To create the structures, an international team of researchers began with cells of four kite-shaped figures, or rhombuses. Each rhombus is connected to two others along two sides, with a tail end of each rhombus free. The connecting sides are hinged in special ways, so each cell can click through a variety of forms, from a wide basket to thin folds. This means they can be combined to make a wide range of surfaces and, when the cells are adjusted, the compressibility, flexibility and density of the surface can be changed.

The technique takes advantage of a phenomenon that physicists call ‘frustration’. In geometry, frustration is a feature that stops a pattern from propagating across a wide space, like a jagged rock in a snowfield. With the adjustable cells, the researchers can introduce frustration into structures. They use this to change the properties of the surface. They can do so over wide areas and small spots.

The researchers can use these engineered frustrations to precisely change the patterns of the surface and, by doing so, they can adjust the surface’s properties. “Usually, a single origami pattern has one specific mechanical property,” says Tomohiro Tachi, one of the researchers and a professor at the University of Tokyo. “This structure can switch between multiple states that have distinct properties. It is a universal module for programming and reprogramming materials with versatile properties.”

Origami is already transforming space travel and medicine, but applying artificial intelligence to the art form could lead to more breakthroughs.

While computers are already used to help develop folding structures, it is hard to predict whether a 3D origami design can be flattened effectively and without any damage simply by looking at it. But new work from the UvA Institute of Physics and research institute AMOLF has demonstrated that machine-learning algorithms can accurately do this, or in more technical terms, whether it can predict the properties of combinatorial mechanical metamaterials.

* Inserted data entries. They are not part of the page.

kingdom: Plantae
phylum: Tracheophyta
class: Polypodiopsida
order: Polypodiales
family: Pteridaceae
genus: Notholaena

AI should make designing new metamaterials slightly easier by reducing the need for time-consuming trial and error. The team found that even when given only a relatively small set of examples to learn from, so-called convolutional neural networks are able to accurately predict the metamaterial properties of any configuration of building blocks down to the finest detail.

“This far exceeded our expectations,” says PhD student Ryan van Mastrigt, who led the study. “The accuracy of the predictions shows us that the neural networks have actually learned the mathematical rules underlying the metamaterial properties, even when we don’t know all the rules ourselves.”

This suggests that engineers could use AI to design new complex metamaterials with useful properties, which could make everything from tiny folding medical devices, to enormous easy-to-assemble temporary infrastructure a reality.

We’ll just have to wait to see what unfolds.